Francisco Mero, SENTRO chair, also stressed the labor center’s demand for the members of the Social Security Commission (SSC), the SSS governing board, to make public all their emoluments and for the Governing Commission for GOCCs (GCG) to revise its rules in bonuses by making them more judicious and transparent.
SENTRO and APL issued a joint statement last week to denounce the fat bonuses of the SSS commissioners as although “legal” but downright “outrageous” and “immoral” amid the pitiful income of most private sector workers – the SSS members – and while millions of them are facing a mandatory hike in contributions starting in January aside from the planned additional premiums every two years.
SENTRO and APL chided the SSS management for its “premature celebration” since while the SSS attained billions of net income, which became the basis for the bonuses, the pension fund’s officials also acknowledged that SSS has a massive P1.1 trillion “unfunded liabilities” or future financial obligations that have no funds yet, thus the supposed need for a series of increases in payments of SSS members.
SENTRO and APL described as ridiculous and skirting the issue the excuse that the bonuses were obtained not from the contributions of SSS members but from the income of SSS.
“It is not actually a chicken-and-egg issue of what came first since obviously the ‘income’ the SSS management is boasting is based on and has been ‘nurtured’ by the payments of SSS members, who patiently and diligently pay their contributions despite the meager benefits and pensions,” Josua Mata, SENTRO secretary general, added.
Similarly the pretext that giving “competitive” incentives to the SSS commissioners to make their compensation on par with or not far from the income level of private sector executives is a mockery of the avowed “public service” expected from officials of state-run institutions like theSSS, as well as avoiding again the focal issue of excesses in the recent bonuses of SSS management, SENTRO and APL further clarified.

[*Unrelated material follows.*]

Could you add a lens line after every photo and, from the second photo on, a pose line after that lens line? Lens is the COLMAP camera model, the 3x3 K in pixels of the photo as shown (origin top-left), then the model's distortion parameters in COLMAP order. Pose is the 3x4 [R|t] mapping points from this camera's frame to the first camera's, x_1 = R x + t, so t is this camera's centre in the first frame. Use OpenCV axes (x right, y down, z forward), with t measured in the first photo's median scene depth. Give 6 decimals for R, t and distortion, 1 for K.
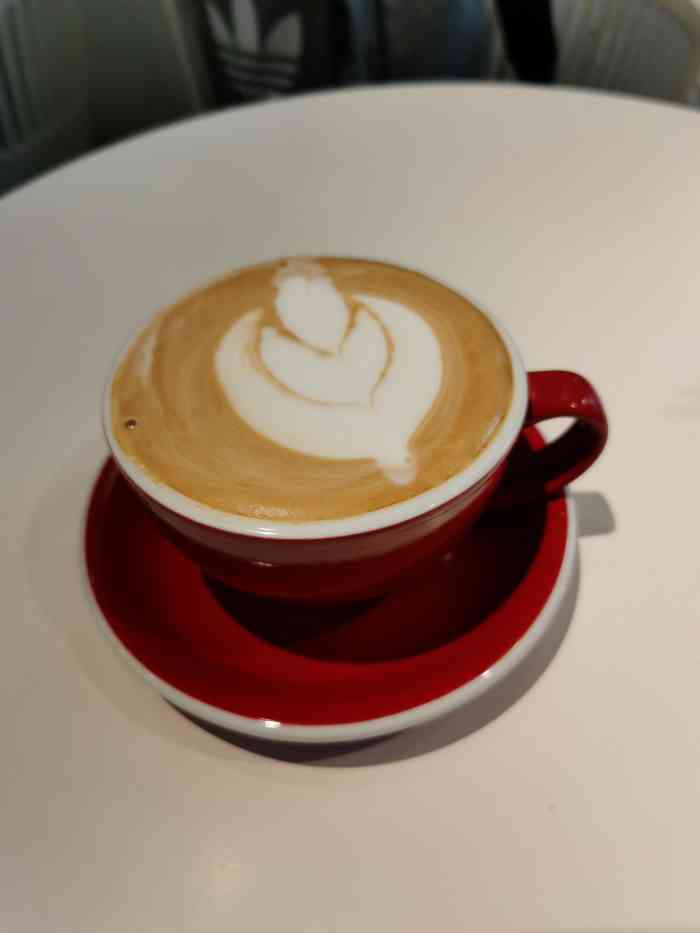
lens RADIAL K [[729.1, 0, 350.6], [0, 729.1, 467.5], [0, 0, 1]] dist [0.009430, 0.005736]
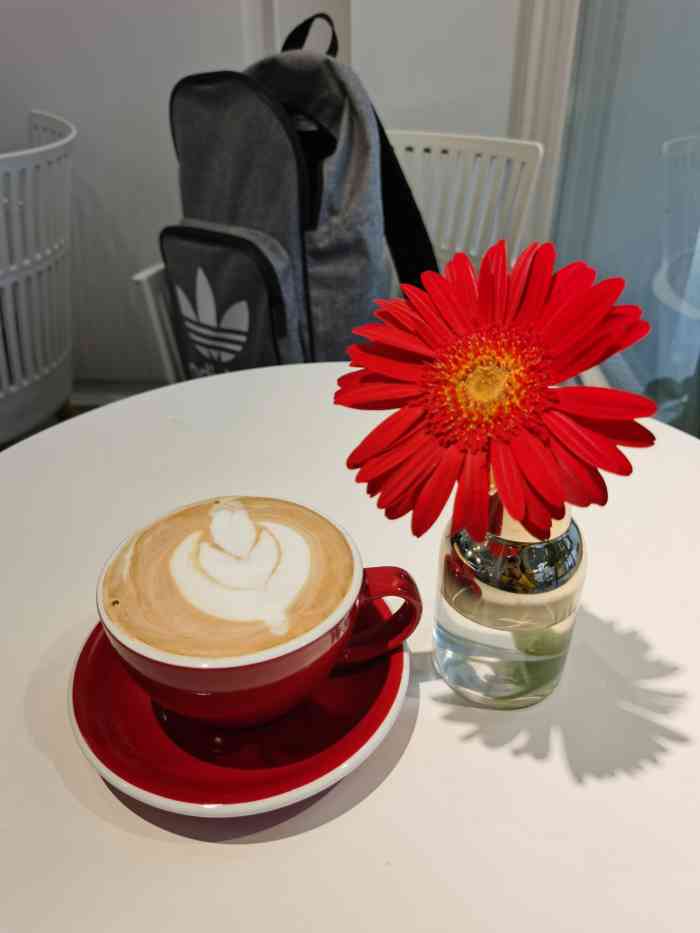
lens RADIAL K [[729.1, 0, 350.8], [0, 729.1, 465.4], [0, 0, 1]] dist [0.009430, 0.005736]
pose [[0.998109, -0.003121, 0.061387, 0.109649], [0.019675, 0.962382, -0.270986, 0.087873], [-0.058232, 0.271681, 0.960624, -0.613088]]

As a “Class A” government-owned and -controlled corporation (GOCC), each SSS commissioner is paid P40,000 every board meeting he/she attends and P24,000 every committee meeting or about P960,000 a year. These are on top of funded or reimbursable transportation, travel, communication and meal expenses.
Early this month, Emilio de Quiros Jr., SSS president and chief executive officer, admitted that he and seven others in the nine-member SSC received big bonuses – a total of P9.4 million – based on the so-called performance-based incentive (PBI) for the SSS’ achievement in 2012, when it posted a net income of P36.2 billion.
De Quiros further justified the bonuses by saying that SSS employees who passed performance evaluation were also given bonuses – P276 million in total – and the PBI is authorized by law, sanctioned by Malacañang and cited in at least two memorandum circulars of the GCG, the government agency tasked to oversee GOCCs.
SENTRO and APL issued their biting criticism of the bonuses of the commissioners even if Daniel Edralin –concurrent APL chair and SENTRO’s vice chair – sits as one of the three labor representatives in the SSS Commission.
However, contrary to de Quiros’ announcement, Edralin categorically denied that he accepted the P1.12 million bonus or PBI allotted to him, which bolstered the stance of SENTRO and APL on the SSS bonuses and gained him praises from many sectors.